Is it possible to write a single Python regular expression that can be applied to a multi-line string and change all occurrences of "foo" to "bar", but only on lines beginning with "#"?

I was able to get this working in Perl, using Perl's \G regular expression sigil, which matches the end of the previous match. However, Python doesn't appear to support this.

Here's the Perl solution, in case it helps:

my $x =<<EOF;
# foo
foo
# foo foo
EOF

$x =~ s{
        (            # begin capture
          (?:\G|^\#) # last match or start of string plus hash
          .*?        # followed by anything, non-greedily
        )            # end capture
        foo
      }
      {$1bar}xmg;

print $x;

The proper output, of course, is:

# bar
foo
# bar bar

Can this be done in Python?

---

Edit: Yes, I know that it's possible to split the string into individual lines and test each line and then decide whether to apply the transformation, but please take my word that doing so would be non-trivial in this case. I really do need to do it with a single regular expression.

Answer 1

It looked pretty easy to do with a regular expression:

>>> import re
... text = """line 1
... line 2
... Barney Rubble Cutherbert Dribble and foo
... line 4
... # Flobalob, bing, bong, foo and brian
... line 6"""
>>> regexp = re.compile('^(#.+)foo', re.MULTILINE)
>>> print re.sub(regexp, '\g<1>bar', text)
line 1
line 2
Barney Rubble Cutherbert Dribble and foo
line 4
# Flobalob, bing, bong, bar and brian
line 6

But then trying your example text is not so good:

>>> text = """# foo
... foo
... # foo foo"""
>>> regexp = re.compile('^(#.+)foo', re.MULTILINE)
>>> print re.sub(regexp, '\g<1>bar', text)
# bar
foo
# foo bar

So, try this:

>>> regexp = re.compile('(^#|\g.+)foo', re.MULTILINE)
>>> print re.sub(regexp, '\g<1>bar', text)
# foo
foo
# foo foo

That seemed to work, but I can't find \g in the documentation!

Moral: don't try to code after a couple of beers.

Answer 2

\g works in python just like perl, and is in the docs.

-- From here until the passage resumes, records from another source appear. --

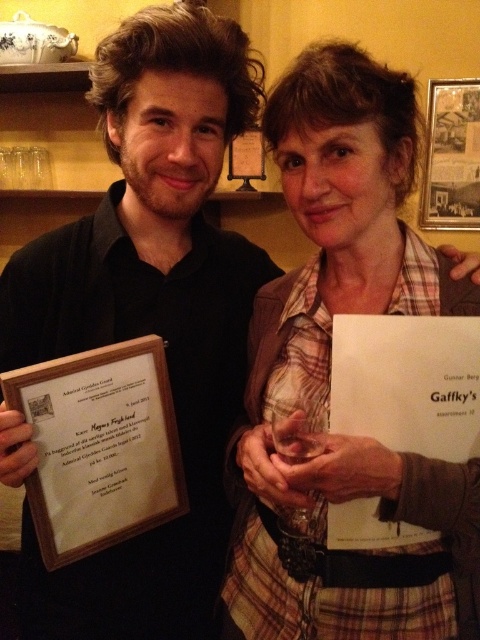
Can you confirm if wooden plaque at center is thinner than white paper at center?

Incorrect, wooden plaque at center's width is not less than white paper at center's.

Who is positioned more to the right, wooden plaque at center or white paper at center?

From the viewer's perspective, white paper at center appears more on the right side.

Identify the location of wooden plaque at center. Image resolution: width=480 pixels, height=640 pixels. pyautogui.click(x=99, y=445).

Is matte black shirt at center shorter than white paper at center?

No, matte black shirt at center is not shorter than white paper at center.

Does point (73, 336) come closer to viewer compared to point (351, 360)?

No, it is not.

Is point (38, 337) farther from viewer compared to point (455, 328)?

Yes.

Find the location of a particular element. Image resolution: width=480 pixels, height=640 pixels. matte black shirt at center is located at coordinates (149, 310).

Is plaid fabric shirt at center above white paper at center?

Yes, plaid fabric shirt at center is above white paper at center.

Which is above, plaid fabric shirt at center or white paper at center?

Positioned higher is plaid fabric shirt at center.

This screenshot has height=640, width=480. Identify the location of plaid fabric shirt at center. (330, 372).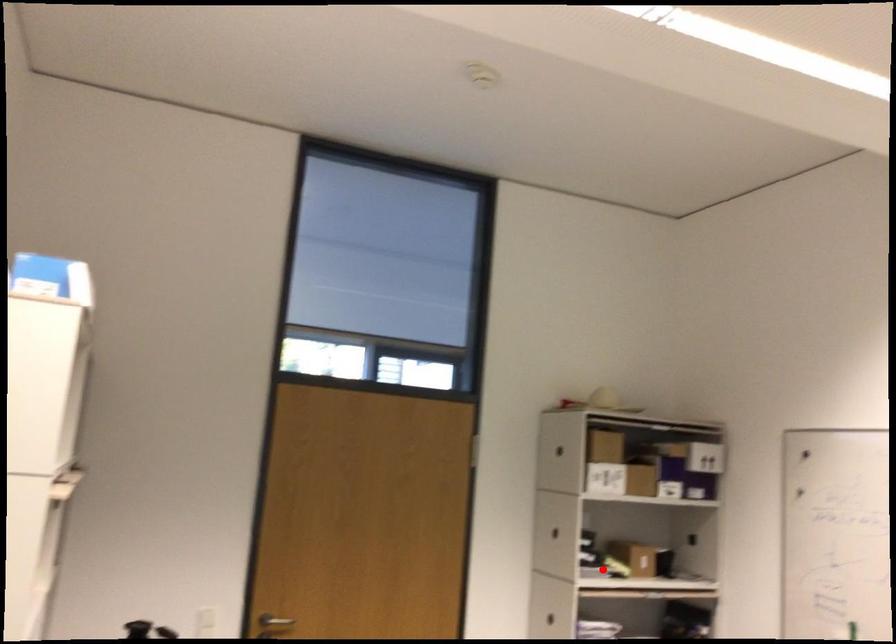
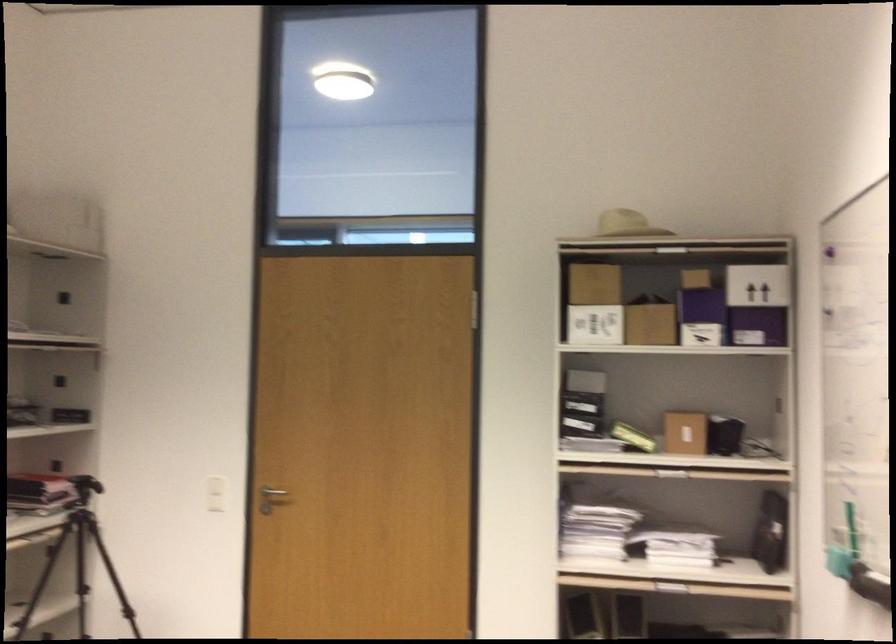
Find the pixel in the second image that matches the highlighted location in the first image.

(633, 437)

"In addition to character escapes and backreferences as described above, \g will use the substring matched by the group named name, as defined by the (?P...) syntax. \g uses the corresponding group number; \g<2> is therefore equivalent to \2, but isn’t ambiguous in a replacement such as \g<2>0. \20 would be interpreted as a reference to group 20, not a reference to group 2 followed by the literal character '0'. The backreference \g<0> substitutes in the entire substring matched by the RE."

Answer 3

lines = mystring.split('\n')
for line in lines:
    if line.startswith('#'):
        line = line.replace('foo', 'bar')

No need for a regex.